Just uninstall the realtek drivers, then install the Creative drivers. Might I suggest not to let Windows auto install the Creative drivers if they pop up. Last time I did, then tried to install the official drivers, I would bsod on boot.


----------



## ascstinger (Oct 17, 2008)

most ati cards after the x**** series have onboard realtek chips, which would cause the hd device to show up


----------



## KBD (Oct 17, 2008)

Wile E said:


> Just uninstall the realtek drivers, then install the Creative drivers. Might I suggest not to let Windows auto install the Creative drivers if they pop up. Last time I did, then tried to install the official drivers, I would bsod on boot.



Yea, i know about that, i never let Windows instal anything. So you saying i shouldnt worry about the yellow question mark in device manager? Just unstall Realtel & install Creative, correct?

This system is not for me, BTW, it uses an HD 3450.


----------



## KBD (Oct 29, 2008)

Well, decided to bring this up again.

I installed the Creative driver but didnt install the Realtek. Everything is working great but that yellow question mark is still in Device Manager & every time the system boots up the new hardware found message for the Realtek onboard pops up which is really annoying. I got the damn thing turned off in BIOS and its still popping up. may be the board is no good but i cant find anything wrong with it other than this little glitch. I really dont want to install the Realtek driver and have a driver conflict with Creative but i dont see any other way out of this.


----------



## Wile E (Oct 29, 2008)

KBD said:


> Well, decided to bring this up again.
> 
> I installed the Creative driver but didnt install the Realtek. Everything is working great but that yellow question mark is still in Device Manager & every time the system boots up the new hardware found message for the Realtek onboard pops up which is really annoying. I got the damn thing turned off in BIOS and its still popping up. may be the board is no good but i cant find anything wrong with it other than this little glitch. I really dont want to install the Realtek driver and have a driver conflict with Creative but i dont see any other way out of this.
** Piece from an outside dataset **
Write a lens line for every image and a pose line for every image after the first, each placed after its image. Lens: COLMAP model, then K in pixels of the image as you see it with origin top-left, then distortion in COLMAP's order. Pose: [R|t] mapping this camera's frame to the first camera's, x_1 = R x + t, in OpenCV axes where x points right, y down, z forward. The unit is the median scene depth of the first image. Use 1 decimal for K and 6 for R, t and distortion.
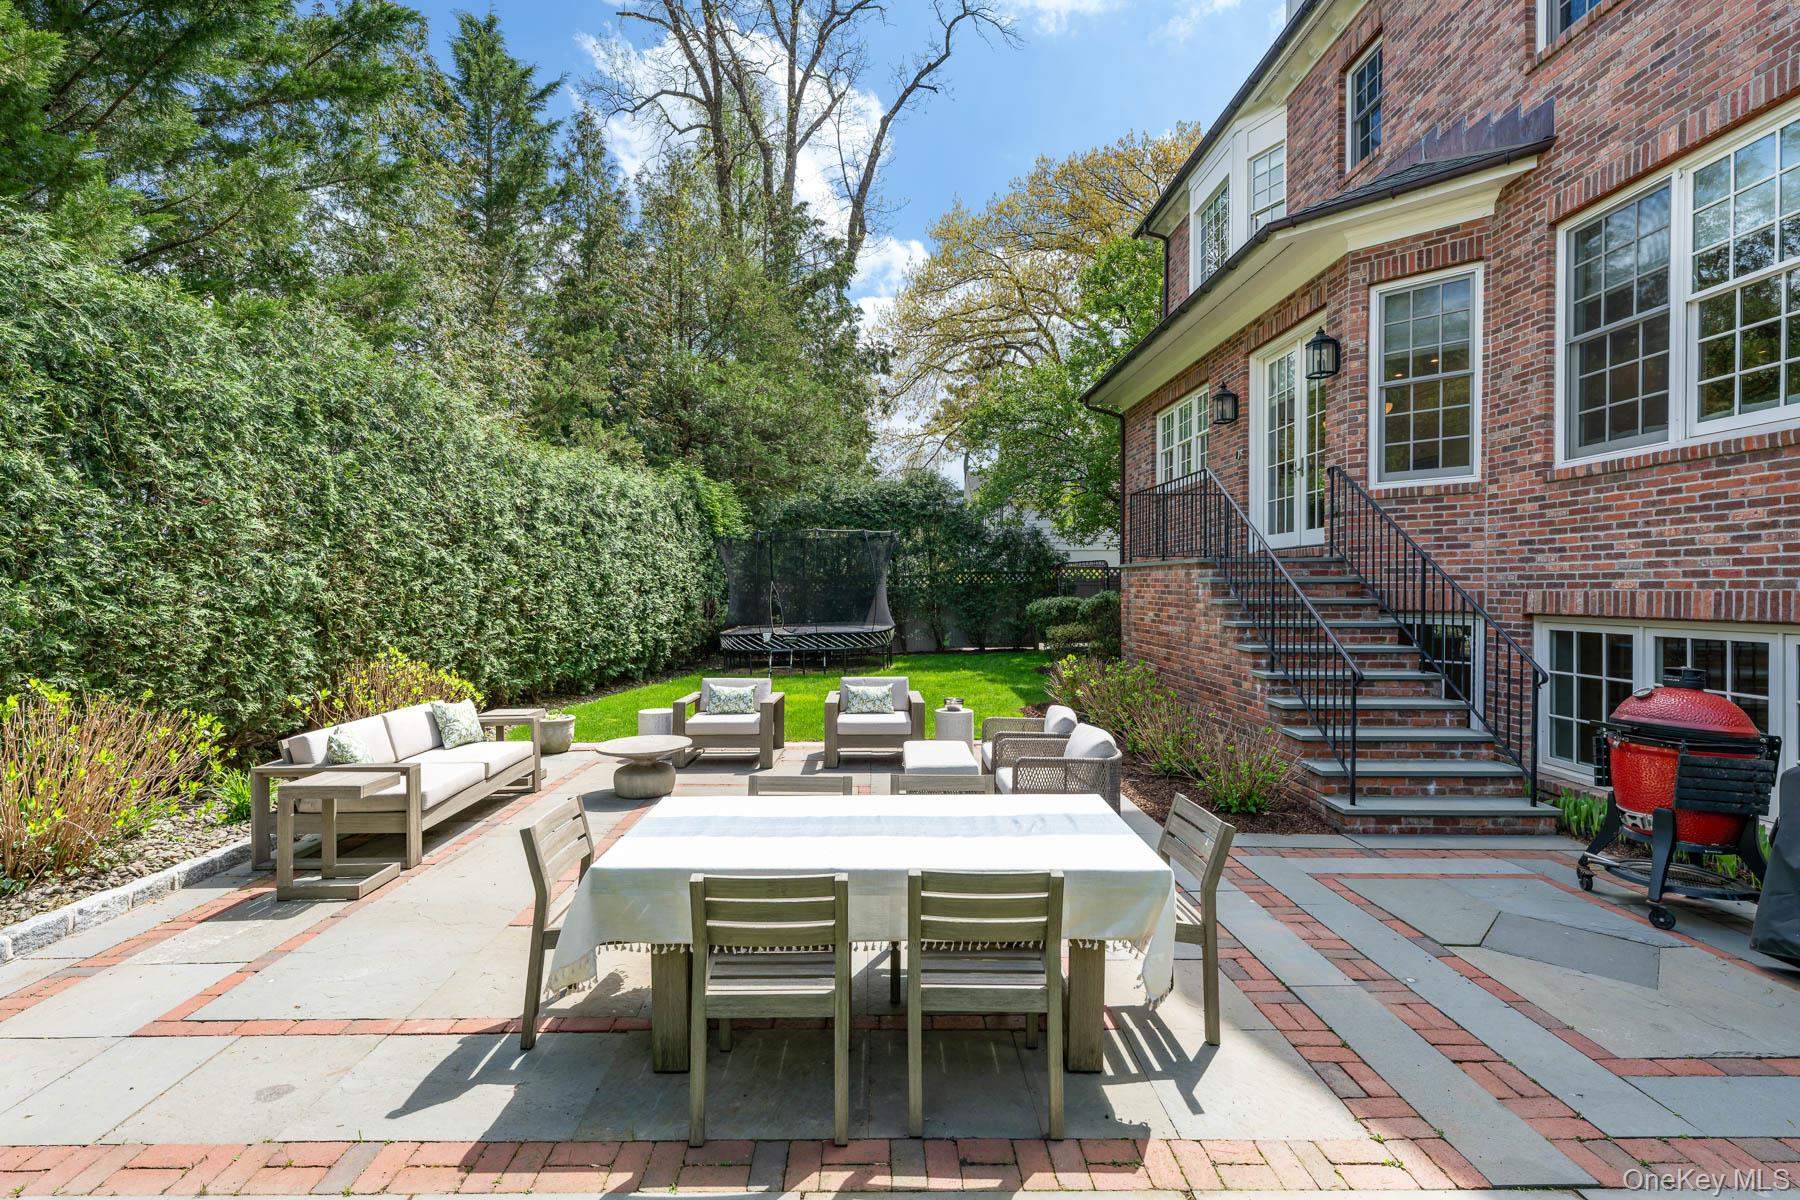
lens RADIAL K [[812.1, 0, 955.7], [0, 812.1, 563.6], [0, 0, 1]] dist [0.000934, 0.000350]
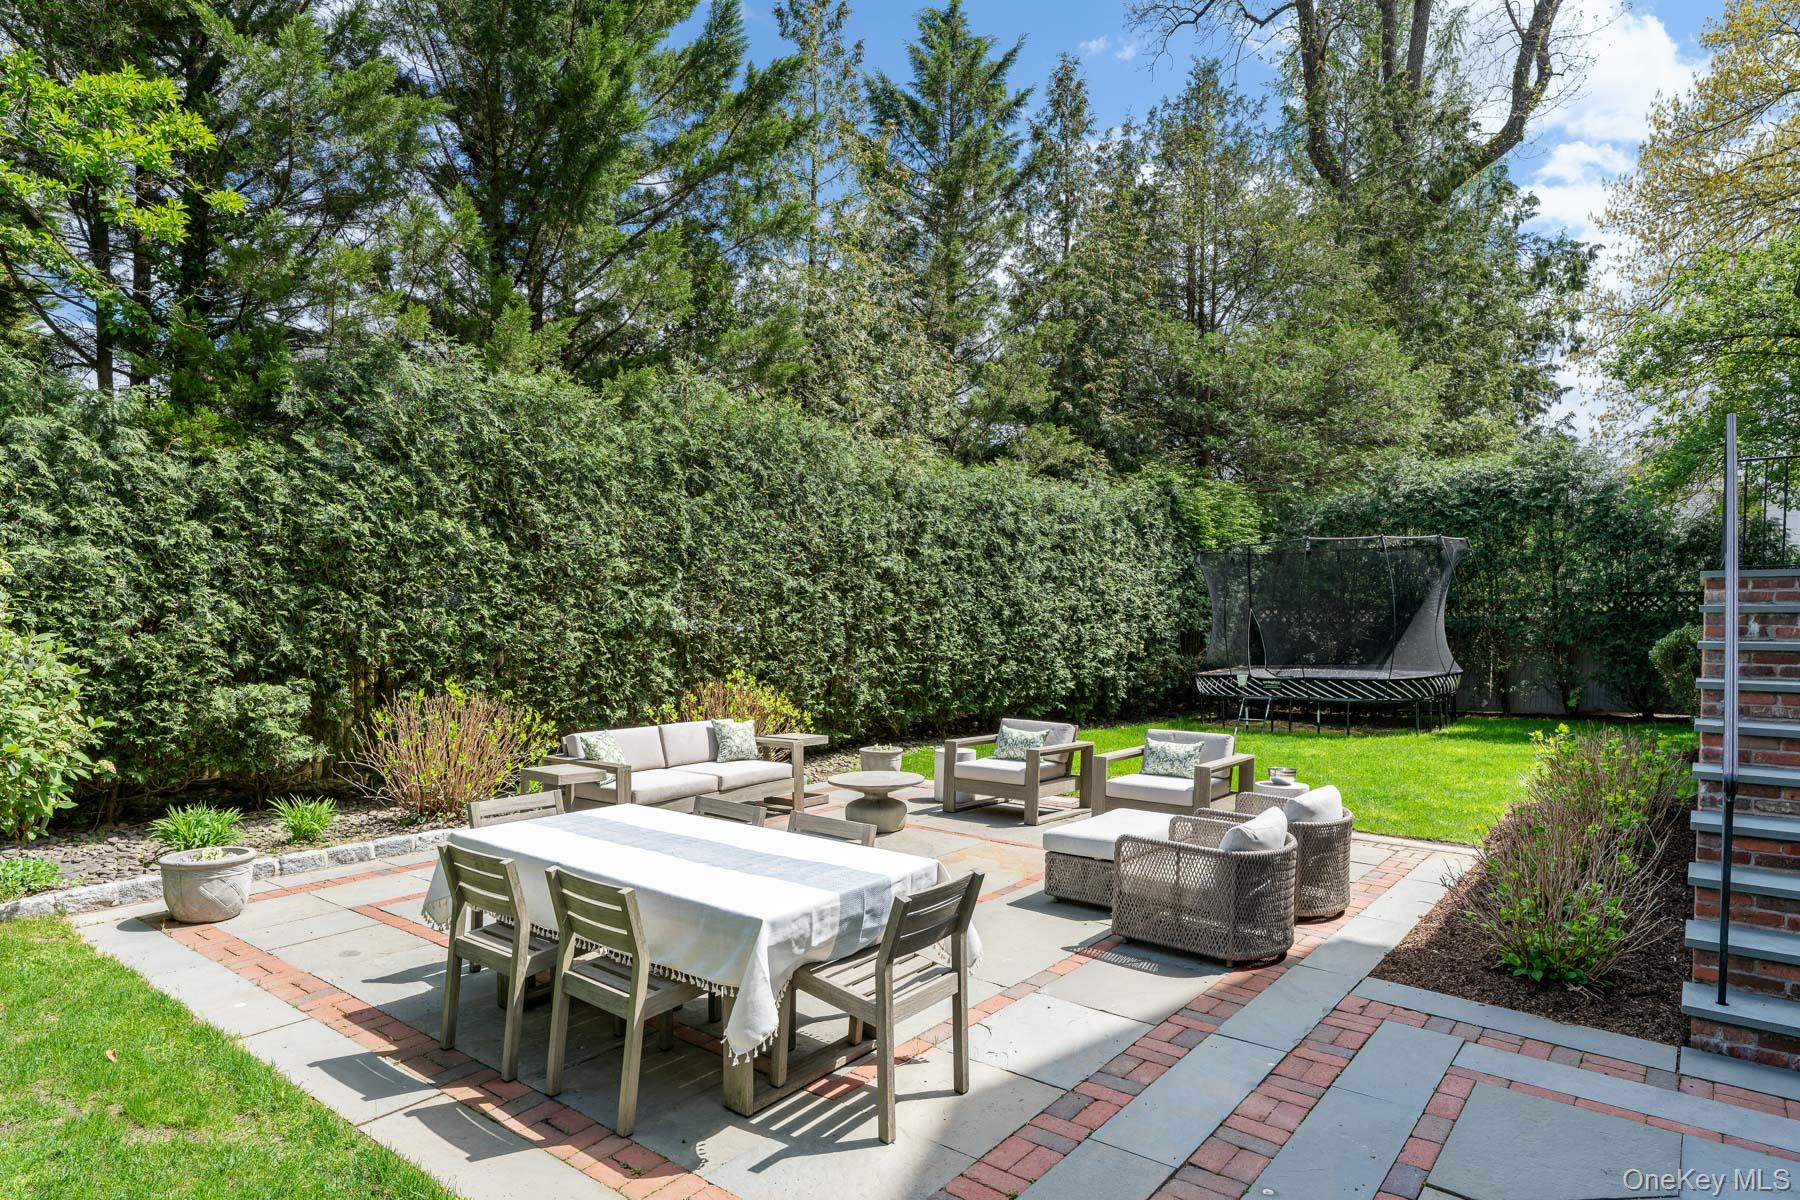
lens RADIAL K [[1044.9, 0, 898.5], [0, 1044.9, 605.1], [0, 0, 1]] dist [0.005129, -0.000884]
pose [[0.772572, -0.002965, -0.634921, 0.412009], [0.015376, 0.999783, 0.014041, -0.000888], [0.634741, -0.020610, 0.772450, 0.058823]]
It's probably the built in sound on the 3450. If they don't plan on audio over HDMI, just completely disable it (meaning the yellow question marked item) in the Device Manager, and the driver prompt should stop.


----------



## MKmods (Oct 29, 2008)

I had the same prob on the last few builds with ATI cards. Just install the Hdmi driver from the video cards website.


----------



## KBD (Oct 30, 2008)

Hmm, interesting suggestion. Only thing i can see wrong with it is that before i installed the Creative driver i installed the Realtek and the HD Audio yellow question mark went away so it may not be the HD 3450. But i will try to do as MKMods suggested and use ATIs HDMI driver and if it doesnt help i'll simply turn it off as Wile said.


----------